Pirkko Irmeli Ekström

Personal information
- Born: 16 November 1945
- Died: 17 August 2011 (aged 65)

Chess career
- Country: Finland

= Pirkko Irmeli Ekström =

Finnish chess player

Pirkko Irmeli Ekström (née Pihlajamäki; 16 November 1945 – 17 August 2011) was a Finnish chess player and a Finnish Women Chess Championship medalist (1976, 1982, 1984).

==Biography==
From the mid-1970s to the mid-1980s, Pirkko Irmeli Ekström was one of Finland's leading chess players. In Finnish Chess Championships she has won silver (1982) and two bronze (1976, 1984) medals. In 1985, in Eksjö Pirkko Irmeli Ekström participated in Women's World Chess Championship Zonal tournament.

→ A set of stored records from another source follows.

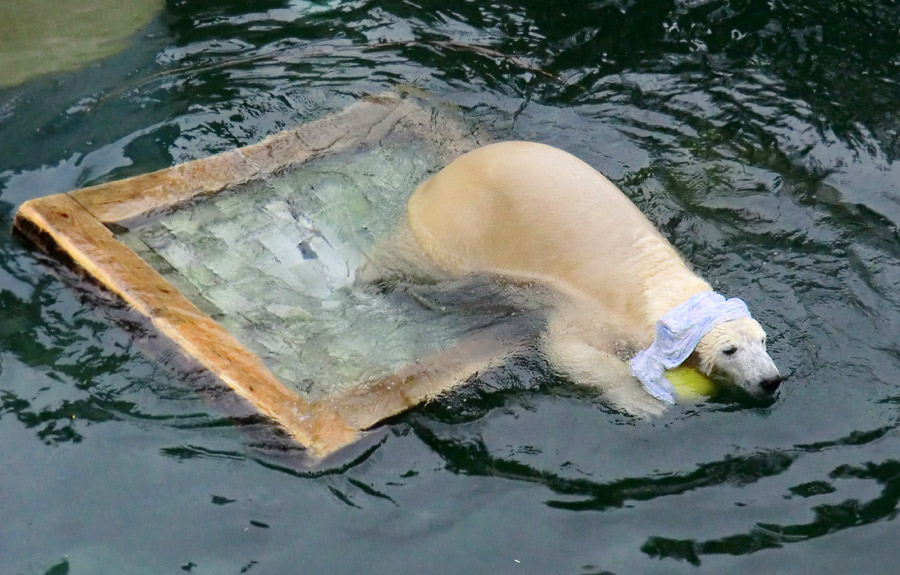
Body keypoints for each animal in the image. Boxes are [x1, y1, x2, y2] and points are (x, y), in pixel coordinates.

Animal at [358, 142, 780, 416]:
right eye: (730, 350)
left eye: (762, 340)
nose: (771, 380)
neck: (658, 284)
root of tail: (440, 176)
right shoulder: (590, 308)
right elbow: (567, 351)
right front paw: (643, 402)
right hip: (460, 226)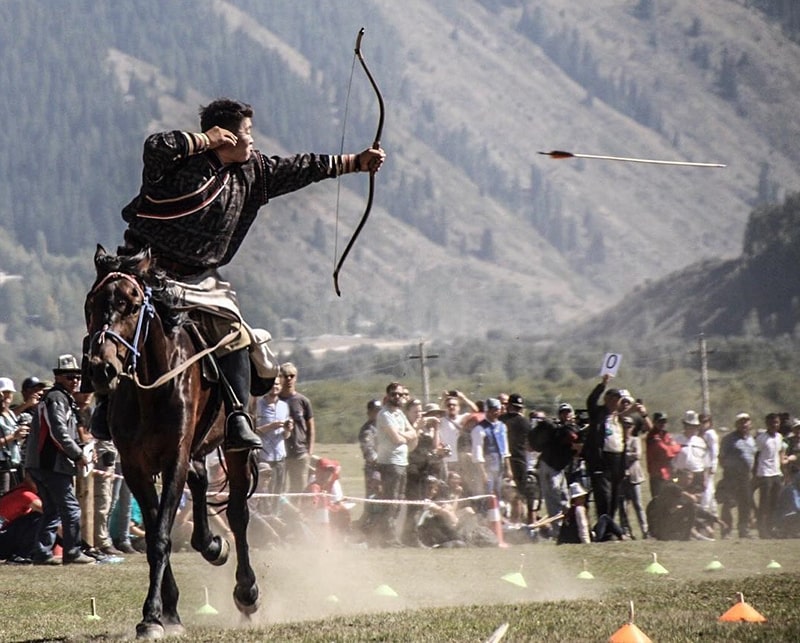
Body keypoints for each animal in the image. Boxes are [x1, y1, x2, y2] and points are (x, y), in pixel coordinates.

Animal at [84, 245, 260, 640]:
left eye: (133, 304)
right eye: (91, 303)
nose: (101, 369)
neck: (152, 388)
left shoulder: (173, 459)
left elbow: (162, 535)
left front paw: (152, 616)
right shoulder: (135, 466)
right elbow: (153, 534)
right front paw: (166, 613)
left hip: (234, 449)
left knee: (238, 513)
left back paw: (247, 592)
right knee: (201, 482)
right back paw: (211, 546)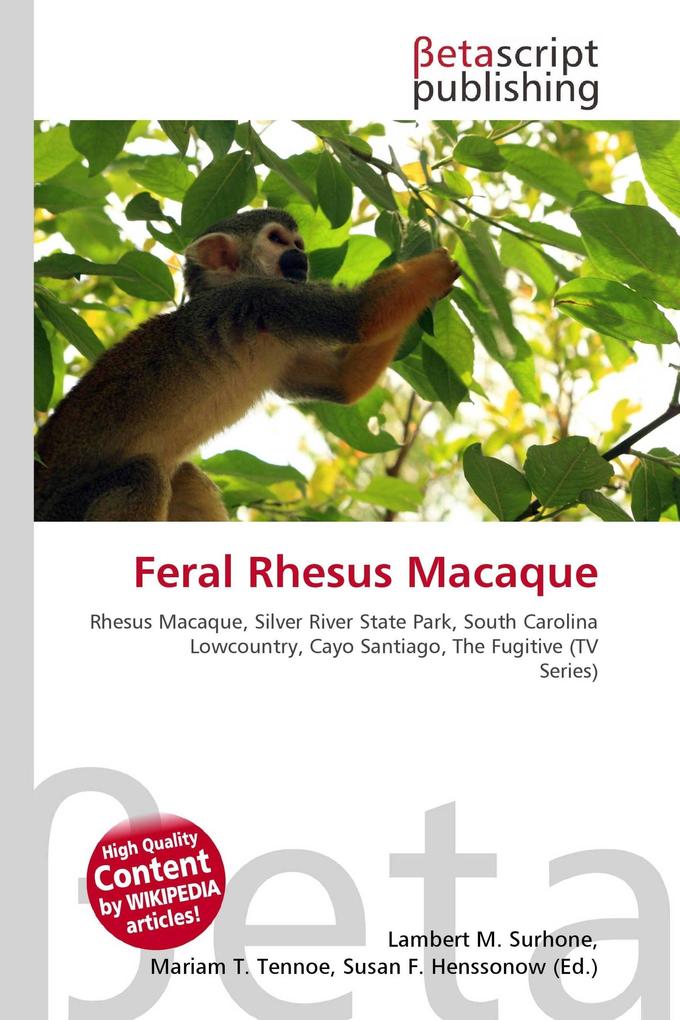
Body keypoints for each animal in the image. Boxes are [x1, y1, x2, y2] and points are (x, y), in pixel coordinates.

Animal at [34, 207, 461, 521]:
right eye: (277, 240)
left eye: (298, 243)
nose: (301, 256)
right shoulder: (260, 298)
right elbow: (356, 316)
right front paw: (438, 264)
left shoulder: (284, 347)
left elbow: (343, 383)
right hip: (61, 513)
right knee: (145, 476)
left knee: (182, 476)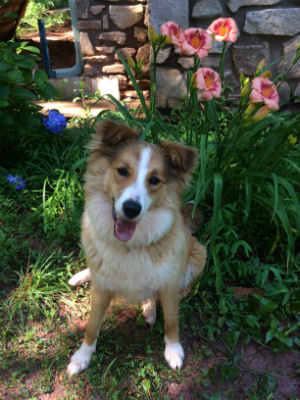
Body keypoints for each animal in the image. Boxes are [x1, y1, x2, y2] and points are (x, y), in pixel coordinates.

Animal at [66, 119, 206, 376]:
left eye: (154, 180)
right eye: (122, 170)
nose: (131, 208)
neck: (130, 245)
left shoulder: (169, 283)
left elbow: (172, 320)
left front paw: (173, 350)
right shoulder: (101, 287)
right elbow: (92, 324)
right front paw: (82, 357)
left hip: (198, 255)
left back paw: (150, 311)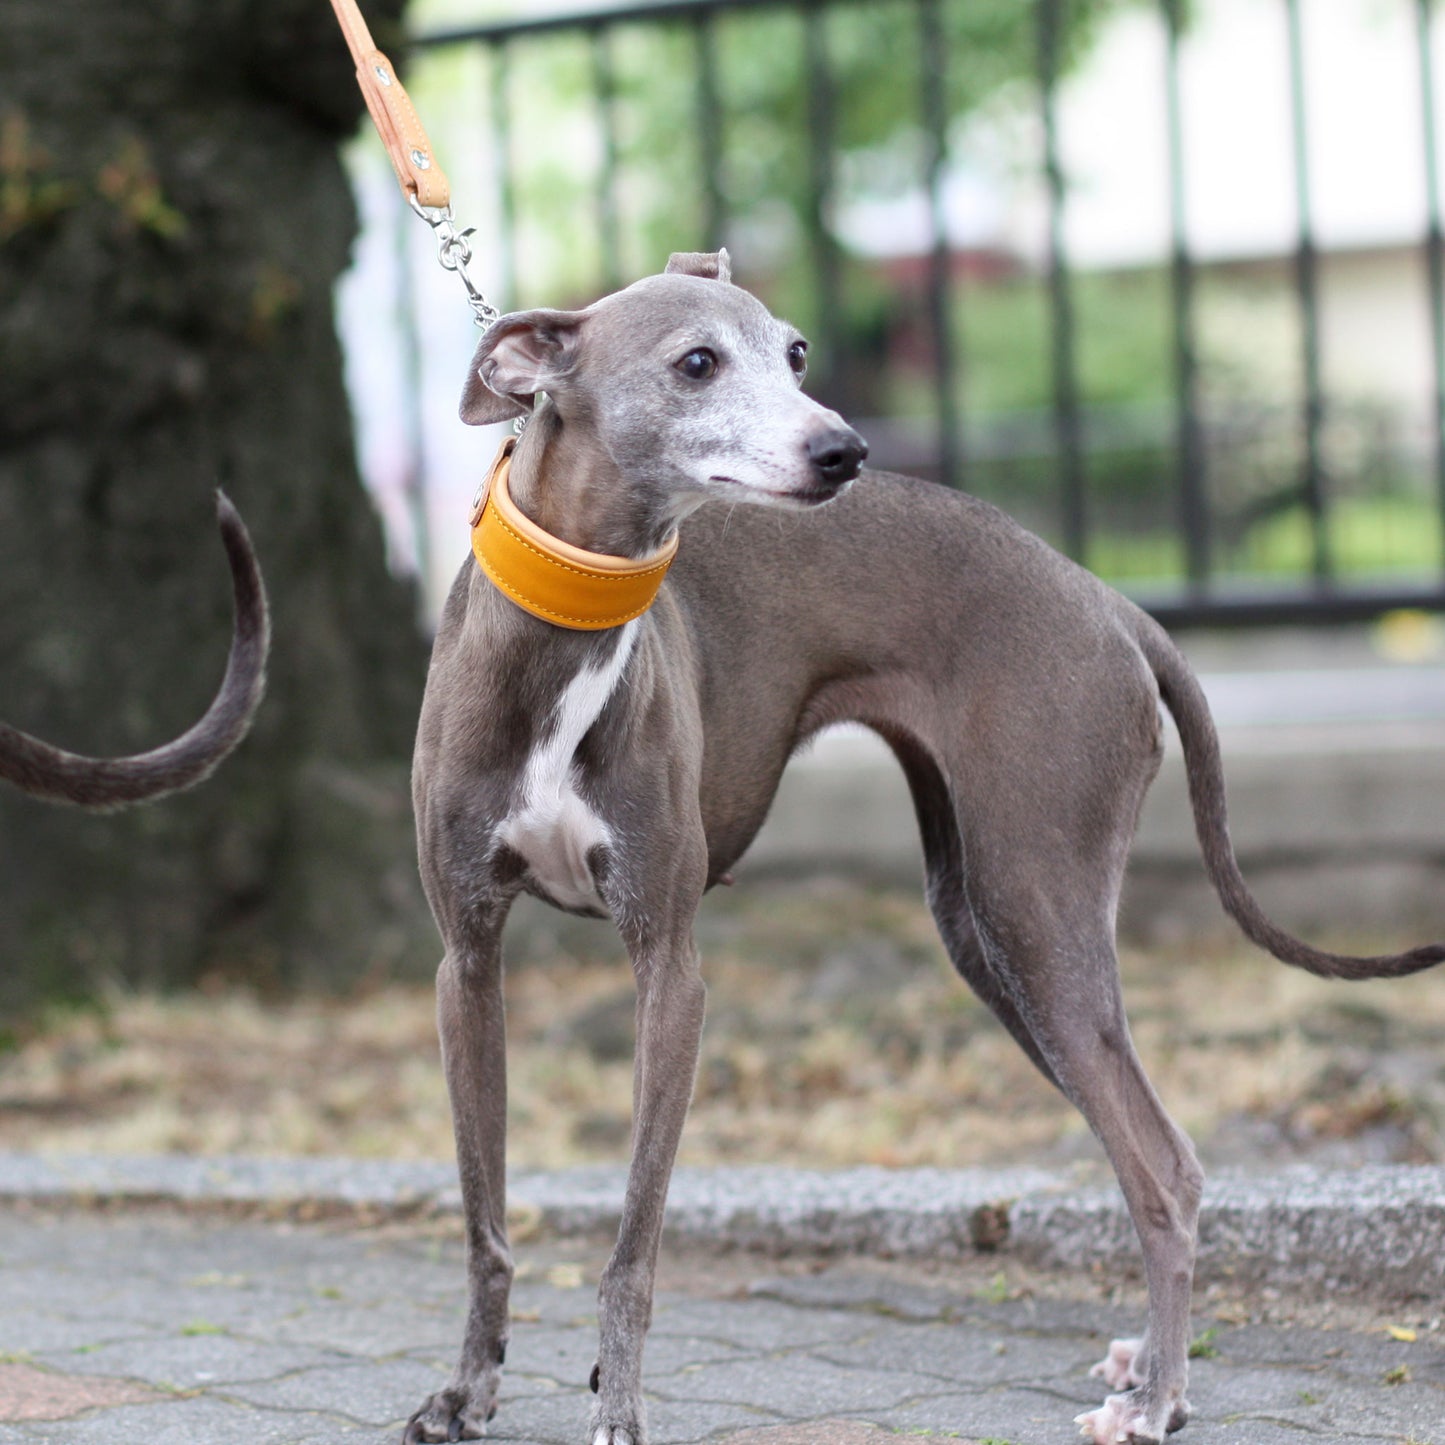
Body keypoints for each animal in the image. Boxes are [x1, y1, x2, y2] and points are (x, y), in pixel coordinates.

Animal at [410, 251, 1445, 1445]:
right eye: (697, 362)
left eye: (796, 351)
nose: (843, 451)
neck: (566, 629)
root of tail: (1108, 600)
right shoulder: (465, 962)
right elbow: (482, 1214)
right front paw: (466, 1388)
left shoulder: (668, 965)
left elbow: (633, 1238)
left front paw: (615, 1403)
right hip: (985, 933)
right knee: (1155, 1153)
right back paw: (1150, 1372)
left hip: (1031, 908)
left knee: (1165, 1167)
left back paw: (1157, 1399)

Pirkko Irmeli Ekström played for Finland in the Women's Chess Olympiads:
- In 1976, at second board in the 7th Chess Olympiad (women) in Haifa (+1, =3, -5),
- In 1978, at third board in the 8th Chess Olympiad (women) in Buenos Aires (+4, =4, -3),
- In 1980, at first reserve board in the 9th Chess Olympiad (women) in Valletta (+2, =4, -4),
- In 1982, at third board in the 10th Chess Olympiad (women) in Lucerne (+5, =2, -3),
- In 1984, at first reserve board in the 26th Chess Olympiad (women) in Thessaloniki (+5, =4, -2).